Manilov straightaway dropped his long-stemmed chibouk on the floor, and as his mouth gaped open, so he remained with gaping mouth for the course of several minutes. The two friends, who had been discussing the agreeableness of the life of friendship, remained motionless, their eyes fixed on each other, like those portraits which in the old days used to be hung facing each other on either side of a mirror. Finally Manilov picked up the chibouk and looked into his face from below, trying to see whether there was a smile on his face, whether he was joking; but there was nothing of the sort to be seen; on the contrary, the face seemed even more staid than usual; then he thought his guest might by chance have gone off his head somehow, and in fear he looked intently at him; but the guest's eyes were completely clear, there was in them none of the wild, anguished fire that flickers in the eyes of a madman, everything was decent and in order. However hard Manilov thought about how to behave and what to do, he could think up nothing other than simply to release the remaining smoke from his mouth in a very thin stream.

"And so, I would like to know whether you might turn over to me, cede, or however you deem best, those not alive in reality, but alive with respect to legal form?"

But Manilov was so abashed and confused that he simply stared at him.

"It seems you're hesitant... ?" observed Chichikov.

"I? . . . no, it's not that," said Manilov, "but I cannot grasp . . . excuse me ... I, of course, could not have received such a brilliant education as is perceivable, so to speak, in your every movement; I have no lofty art of expression . . . Here, it may be ... in this explanation just expressed by you . . . something else is concealed ... It may be that you were pleased to express it thus for the beauty of the style?"

"No," Chichikov picked up, "no, I mean the subject just as it is, that is, those souls which, indeed, have already died."

Manilov was utterly at a loss. He felt he had to say something, to offer a question, but what question—devil knew.
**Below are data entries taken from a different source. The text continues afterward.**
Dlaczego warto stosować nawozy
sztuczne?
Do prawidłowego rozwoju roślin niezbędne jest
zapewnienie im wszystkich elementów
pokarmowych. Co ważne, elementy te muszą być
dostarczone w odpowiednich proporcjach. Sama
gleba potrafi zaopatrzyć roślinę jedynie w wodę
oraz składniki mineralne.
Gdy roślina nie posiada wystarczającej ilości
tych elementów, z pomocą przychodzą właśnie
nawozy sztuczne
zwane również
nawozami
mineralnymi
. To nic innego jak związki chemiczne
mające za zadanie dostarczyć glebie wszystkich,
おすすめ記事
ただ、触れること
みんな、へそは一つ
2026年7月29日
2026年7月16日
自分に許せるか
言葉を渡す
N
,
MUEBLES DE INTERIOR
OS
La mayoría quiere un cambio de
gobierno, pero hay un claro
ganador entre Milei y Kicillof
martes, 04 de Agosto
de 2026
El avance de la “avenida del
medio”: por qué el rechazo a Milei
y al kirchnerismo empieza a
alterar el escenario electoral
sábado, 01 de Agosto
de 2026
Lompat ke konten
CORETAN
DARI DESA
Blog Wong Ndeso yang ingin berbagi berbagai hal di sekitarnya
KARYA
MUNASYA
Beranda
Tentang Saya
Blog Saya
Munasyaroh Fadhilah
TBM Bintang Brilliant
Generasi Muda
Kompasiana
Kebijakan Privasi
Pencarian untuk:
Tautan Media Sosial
He finished finally by letting out smoke again, only not through his mouth this time, but through the nostrils of his nose.

"And so, if there are no obstacles, with God's help we can proceed to draw up the deed of purchase," said Chichikov.

"What, a deed for dead souls?"

"Ah, no!" said Chichikov. "We will write that they are living, just as it actually stands in the census report. It is my habit never to depart from civil law in anything, though I did suffer for it in the service, but do excuse me: duty is a sacred thing for me, the law—I stand mute before the law."

These last words pleased Manilov, but all the same he by no means caught the drift of the matter itself, and instead of an answer began sucking so hard on his chibouk that it finally started wheezing like a bassoon. It seemed as if he wanted to pull from it an opinion concerning such an unheard-of circumstance; but the pipe wheezed, and that was all.

"It may be that you have some sort of doubts?"

"Oh! good gracious, not a whit. What I say of it is not because I might have some, that is, critical prejudication about you. But allow me to state, won't this undertaking, or, to better express it, so to speak, this negotiation—won't this negotiation be inconsistent with the civil statutes and the further prospects of Russia?"